At a workshop held in late June in Montreal (Canada)—Karl Auerbach had submitted some live coverage to CircleID—, the Internet Corporation for Assigned Names and Numbers (ICANN) had an in-depth look at various aspects of the Internet’s WHOIS databases. These databases associate social information (like holders’ names and contact information) with network identifiers, such as IP addresses and domain names. Current policy for these databases—in particular in the generic top level domain area—is part of ICANN’s contracts with domain name retailers (“registrars”) and database operators (“registries”), and permits for use of the data by arbitrary parties for arbitrary purposes.

The week before the workshop, the EU’s article 29 working party had issued an opinion (pdf), focused on domain name WHOIS and individual registrants’ data. The working party identifies the WHOIS databases’ original purpose—finding contact points to solve operative network problems—as legitimate, but raises concerns about other purposes for which the database is being used today, e.g. private policing of copyrights. Concerning extended search services which would, e.g., permit to search for all domain names registered by a particular individual, the working party cites an earlier opinion which notes that “the processing of personal data in reverse directories or multi-criteria searching services without unambiguous and informed consent by the individual is unfair and unlawful.” The working party supports the WHOIS consensus policies which ICANN’s board had adopted in March.

In Montreal, this position was represented by the EU Commission’s Diana Alonso-Blas, who also said that the working party would be pleased to be involved with further discussion of the topic.

Others at the workshop gave insights into current WHOIS practice. Bruce Tonkin, CTO with Australian registrar Melbourne IT, and chairman of the GNSO Council, pointed to frauds and abuses in which WHOIS data give perpetrators information about the contractual relationships between registrars and domain name holders, and thereby make it easier for fraudsters to impersonate registrars. Statistics alone demonstrate that WHOIS isn’t just used for the occasional queries it was intended for: On a normal day, there are about 2 million queries from less than 140,000 source addresses.

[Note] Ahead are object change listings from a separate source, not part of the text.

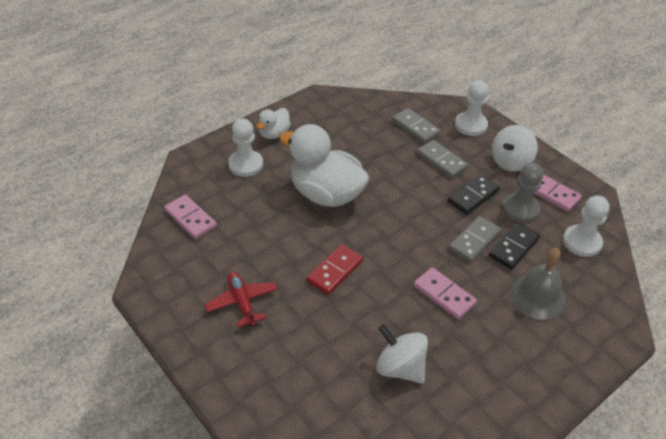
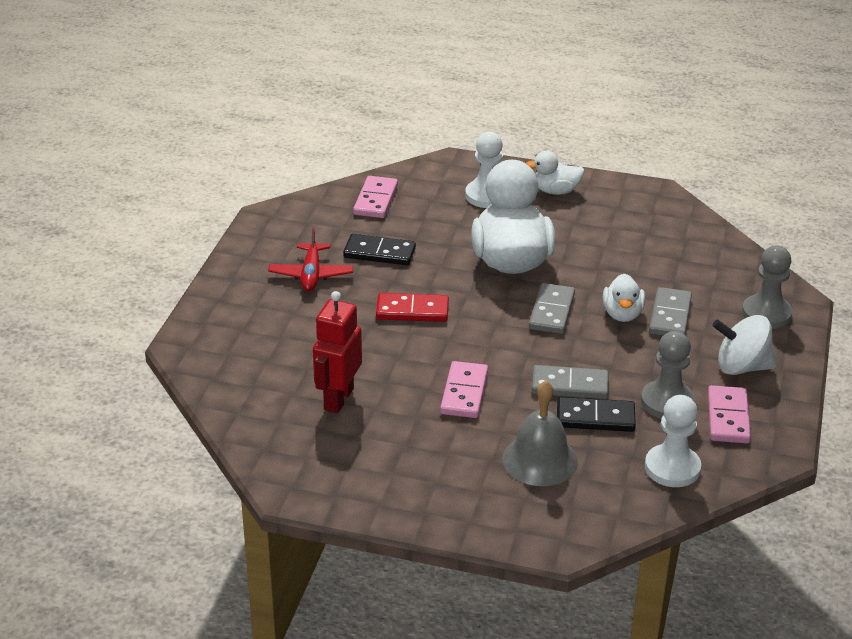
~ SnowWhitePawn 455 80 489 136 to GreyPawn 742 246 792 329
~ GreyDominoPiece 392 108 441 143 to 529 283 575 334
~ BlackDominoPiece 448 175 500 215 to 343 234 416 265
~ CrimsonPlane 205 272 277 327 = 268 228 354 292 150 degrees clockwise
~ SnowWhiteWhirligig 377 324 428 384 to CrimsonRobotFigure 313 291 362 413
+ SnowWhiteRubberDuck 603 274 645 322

Data users were represented by (among quite a few others) Jane Mutimear (Bird & Bird), the chair of the GNSO’s “Intellectual Property and Anticounterfeiting Interests Constituency”. She emphasized the importance of private policing of intellectual property rights and the contribution of WHOIS to these activities, and called for continued public access and the introduction of extended search services. Ms. Mutimear also elaborated on the use of WHOIS as a tool for managing domain name portfolios.

Things were wrapped up on two panels. Registrars acknowledged that they were in an uncomfortable situation, having contracts with ICANN which are apparently in conflict with applicable law. There was some hope that revising WHOIS policies could help, for instance by making different sets of data available to different tiers of data users. Intellectual Property and Law Enforcement representatives on the panels aggressively advocated continued easy and public access to the data, though. Safeguards for data subjects’ rights were by most of these panelists considered as nuisances which would hamper effective law enforcement in cyberspace. One observer was lead to diagnose widespread “Internet exceptionalism” among panelists.